- [Reading passage]:
%%

# Wet angry kitties.



## Click-N-Treat-Jr (Aug 14, 2018)

We gave our twins baths today. They were mad but at least they’re all clean.


----------



## Click-N-Treat (Nov 9, 2015)

Thanks for helping me wash them, Jr. That was ridiculous.


----------



## Johanna (Jun 21, 2017)

Yep, those are two peeved kitties! But I guess they will get over it.


----------



## zooeysmom (Jan 3, 2014)

Oh my gosh, wet angry kitties indeed :lol:


----------



## lily cd re (Jul 23, 2012)

Having tried to wash kitties in the past myself I can only say you both were very brave.


----------



## glorybeecosta (Nov 11, 2014)

I heard cats normally do not like water do they get used to it, my girls all run under the desk when I say bath, so not much different, except the claws, LOL


----------



## MollyMuiMa (Oct 13, 2012)

I have a tip for those of you who try and bathe your cat and find yourself with a fighting clawing wild beast when you do.....

Cats get very, very, scared at the sound of running water......so the thing to do is to fill your tub as if you are taking a bath (fill the tub with the cat out of the room!) when filled, turn OFF the running water, then go get your cat and gently place him in the tub. He will then try to swim lol! Hold him gently but firmly (by the scruff if you have to) and after he is really wet, shampoo him and rinse him in place......a full tub allows enough water for a good rinse. I have always bathed my cats this way and have not had a cat fight or bite or try to crawl up my chest in years! I really think the running water is what scares them so much, and as long as they don't hear or see it, a bath can be not so bad!


----------



## Click-N-Treat (Nov 9, 2015)

We didn't get scratched or bitten by our twins. They just yowled once or twice. Fresh Air was greasy for some reason, so he really needed a bath. We washed Sunshine for entertainment. I managed to use the hv dryer on both cats and they were remarkably calm about it. I got them both about 60% dry. They're soft and clean and smell good. And they've forgiven us, too.

%%

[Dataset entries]
%%

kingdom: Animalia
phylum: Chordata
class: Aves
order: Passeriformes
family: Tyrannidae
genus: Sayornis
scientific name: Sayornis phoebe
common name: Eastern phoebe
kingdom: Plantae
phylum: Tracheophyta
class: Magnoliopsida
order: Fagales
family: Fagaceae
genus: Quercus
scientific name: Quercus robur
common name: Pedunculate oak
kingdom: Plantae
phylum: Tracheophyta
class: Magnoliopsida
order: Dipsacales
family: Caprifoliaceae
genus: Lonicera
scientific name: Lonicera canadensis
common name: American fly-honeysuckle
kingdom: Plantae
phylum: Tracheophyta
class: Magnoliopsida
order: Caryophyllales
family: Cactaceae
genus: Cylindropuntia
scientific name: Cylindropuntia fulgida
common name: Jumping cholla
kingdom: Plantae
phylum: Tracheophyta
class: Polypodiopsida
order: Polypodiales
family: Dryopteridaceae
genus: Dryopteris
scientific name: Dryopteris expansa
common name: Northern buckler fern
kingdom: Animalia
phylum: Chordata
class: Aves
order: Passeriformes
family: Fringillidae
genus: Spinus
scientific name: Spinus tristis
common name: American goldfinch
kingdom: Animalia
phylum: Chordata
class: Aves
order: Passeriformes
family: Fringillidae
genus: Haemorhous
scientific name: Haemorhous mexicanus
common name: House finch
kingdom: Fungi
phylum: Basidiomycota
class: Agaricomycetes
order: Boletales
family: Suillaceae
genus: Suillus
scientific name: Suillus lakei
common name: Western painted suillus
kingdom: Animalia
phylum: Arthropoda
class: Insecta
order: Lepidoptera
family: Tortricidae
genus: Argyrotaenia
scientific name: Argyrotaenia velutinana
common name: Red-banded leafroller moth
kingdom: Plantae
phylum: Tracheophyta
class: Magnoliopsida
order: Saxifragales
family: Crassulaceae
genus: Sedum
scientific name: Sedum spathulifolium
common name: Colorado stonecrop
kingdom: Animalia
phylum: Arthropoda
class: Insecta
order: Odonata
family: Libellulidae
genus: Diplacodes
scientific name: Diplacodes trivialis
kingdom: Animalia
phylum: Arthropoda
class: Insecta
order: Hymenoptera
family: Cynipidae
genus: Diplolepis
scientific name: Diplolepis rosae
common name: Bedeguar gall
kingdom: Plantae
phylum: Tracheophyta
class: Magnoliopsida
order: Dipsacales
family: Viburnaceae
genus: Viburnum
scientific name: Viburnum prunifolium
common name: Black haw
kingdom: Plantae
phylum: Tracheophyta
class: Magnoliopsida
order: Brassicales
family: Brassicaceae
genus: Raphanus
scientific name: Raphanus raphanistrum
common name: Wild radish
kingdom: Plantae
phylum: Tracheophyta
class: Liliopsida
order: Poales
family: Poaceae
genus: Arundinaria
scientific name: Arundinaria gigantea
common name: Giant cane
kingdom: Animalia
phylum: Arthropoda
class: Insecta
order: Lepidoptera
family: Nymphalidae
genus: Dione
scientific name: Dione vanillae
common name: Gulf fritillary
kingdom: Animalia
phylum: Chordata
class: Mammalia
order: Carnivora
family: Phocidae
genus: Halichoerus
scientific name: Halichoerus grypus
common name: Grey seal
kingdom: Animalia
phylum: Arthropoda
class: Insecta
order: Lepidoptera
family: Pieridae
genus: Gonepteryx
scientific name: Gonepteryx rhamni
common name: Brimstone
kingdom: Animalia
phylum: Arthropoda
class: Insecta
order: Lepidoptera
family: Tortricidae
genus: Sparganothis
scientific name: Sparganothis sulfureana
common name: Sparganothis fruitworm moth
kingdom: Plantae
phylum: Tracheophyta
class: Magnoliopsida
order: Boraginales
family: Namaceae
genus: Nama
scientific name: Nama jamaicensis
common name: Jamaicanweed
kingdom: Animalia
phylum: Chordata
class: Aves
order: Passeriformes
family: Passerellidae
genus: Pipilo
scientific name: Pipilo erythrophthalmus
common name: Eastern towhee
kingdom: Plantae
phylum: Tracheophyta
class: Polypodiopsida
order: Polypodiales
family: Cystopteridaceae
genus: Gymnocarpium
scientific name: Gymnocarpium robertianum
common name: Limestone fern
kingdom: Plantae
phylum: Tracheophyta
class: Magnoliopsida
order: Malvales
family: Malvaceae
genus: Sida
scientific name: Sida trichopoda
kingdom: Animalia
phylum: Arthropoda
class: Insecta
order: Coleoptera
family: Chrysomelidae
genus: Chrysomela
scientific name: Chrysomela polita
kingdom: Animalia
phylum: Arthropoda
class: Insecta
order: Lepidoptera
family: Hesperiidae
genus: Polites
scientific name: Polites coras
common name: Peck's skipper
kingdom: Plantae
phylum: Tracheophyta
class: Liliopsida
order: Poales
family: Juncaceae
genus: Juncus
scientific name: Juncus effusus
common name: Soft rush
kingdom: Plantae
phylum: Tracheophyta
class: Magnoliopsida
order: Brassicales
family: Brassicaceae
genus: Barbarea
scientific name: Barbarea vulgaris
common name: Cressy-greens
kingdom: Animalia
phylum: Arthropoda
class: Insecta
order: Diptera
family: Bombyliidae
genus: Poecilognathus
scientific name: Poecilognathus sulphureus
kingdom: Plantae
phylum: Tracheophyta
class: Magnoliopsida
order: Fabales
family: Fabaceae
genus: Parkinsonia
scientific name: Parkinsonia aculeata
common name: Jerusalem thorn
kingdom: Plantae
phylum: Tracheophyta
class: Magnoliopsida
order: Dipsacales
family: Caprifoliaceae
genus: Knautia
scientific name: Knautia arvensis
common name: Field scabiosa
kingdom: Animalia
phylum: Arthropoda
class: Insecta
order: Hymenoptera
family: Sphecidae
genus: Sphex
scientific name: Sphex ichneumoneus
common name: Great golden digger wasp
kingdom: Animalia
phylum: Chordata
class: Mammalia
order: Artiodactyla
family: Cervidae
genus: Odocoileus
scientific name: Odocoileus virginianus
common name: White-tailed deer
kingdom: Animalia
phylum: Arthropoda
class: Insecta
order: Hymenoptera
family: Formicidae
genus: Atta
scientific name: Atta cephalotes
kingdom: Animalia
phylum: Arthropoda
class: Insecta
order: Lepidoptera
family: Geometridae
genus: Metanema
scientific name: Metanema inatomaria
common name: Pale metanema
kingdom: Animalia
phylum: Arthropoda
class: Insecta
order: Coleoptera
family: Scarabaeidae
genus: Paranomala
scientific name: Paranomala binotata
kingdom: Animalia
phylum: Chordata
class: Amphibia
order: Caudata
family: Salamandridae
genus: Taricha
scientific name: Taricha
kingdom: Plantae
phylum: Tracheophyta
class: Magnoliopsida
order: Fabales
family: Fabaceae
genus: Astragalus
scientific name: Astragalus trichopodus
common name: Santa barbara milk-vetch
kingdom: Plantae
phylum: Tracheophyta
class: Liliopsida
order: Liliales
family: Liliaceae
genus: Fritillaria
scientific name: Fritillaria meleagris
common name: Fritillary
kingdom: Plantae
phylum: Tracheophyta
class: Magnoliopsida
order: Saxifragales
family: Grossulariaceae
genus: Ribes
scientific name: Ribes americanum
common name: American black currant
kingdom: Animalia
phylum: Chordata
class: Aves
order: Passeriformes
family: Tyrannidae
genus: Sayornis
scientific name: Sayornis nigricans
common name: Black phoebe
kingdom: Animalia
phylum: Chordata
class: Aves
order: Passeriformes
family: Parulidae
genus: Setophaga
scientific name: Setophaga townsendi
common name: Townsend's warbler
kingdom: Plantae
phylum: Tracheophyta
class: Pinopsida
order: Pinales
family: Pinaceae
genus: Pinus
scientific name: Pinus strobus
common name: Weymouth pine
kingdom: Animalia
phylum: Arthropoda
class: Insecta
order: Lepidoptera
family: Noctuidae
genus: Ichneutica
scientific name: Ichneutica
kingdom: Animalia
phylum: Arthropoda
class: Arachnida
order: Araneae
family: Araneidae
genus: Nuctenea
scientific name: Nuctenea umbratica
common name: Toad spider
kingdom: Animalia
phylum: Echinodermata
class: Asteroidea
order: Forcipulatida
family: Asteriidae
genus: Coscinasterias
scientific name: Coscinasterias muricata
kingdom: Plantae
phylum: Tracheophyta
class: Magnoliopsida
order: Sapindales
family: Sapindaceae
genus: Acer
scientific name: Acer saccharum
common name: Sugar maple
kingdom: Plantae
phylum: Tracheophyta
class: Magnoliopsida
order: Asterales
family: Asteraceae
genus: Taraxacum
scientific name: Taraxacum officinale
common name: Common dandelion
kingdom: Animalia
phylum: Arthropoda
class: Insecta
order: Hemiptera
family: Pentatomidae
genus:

%%

- [Work to do]:
(1) Copy the part of the cat-bathing thread that opens with the words containing "## glorybeecosta (Nov" and closes with "when you do.....".
(2) List every distinct username that posts in the cat-bathing thread.
(3) In the cat-bathing thread, how dry did Click-N-Treat get both cats with the hv dryer?
Work only from the cat-bathing thread.

- [Task-by-task solutions]:
(1)
## glorybeecosta (Nov 11, 2014)

I heard cats normally do not like water do they get used to it, my girls all run under the desk when I say bath, so not much different, except the claws, LOL


----------



## MollyMuiMa (Oct 13, 2012)

I have a tip for those of you who try and bathe your cat and find yourself with a fighting clawing wild beast when you do.....

(2) Click-N-Treat-Jr, Click-N-Treat, Johanna, zooeysmom, lily cd re, glorybeecosta, MollyMuiMa

(3) About 60% dry.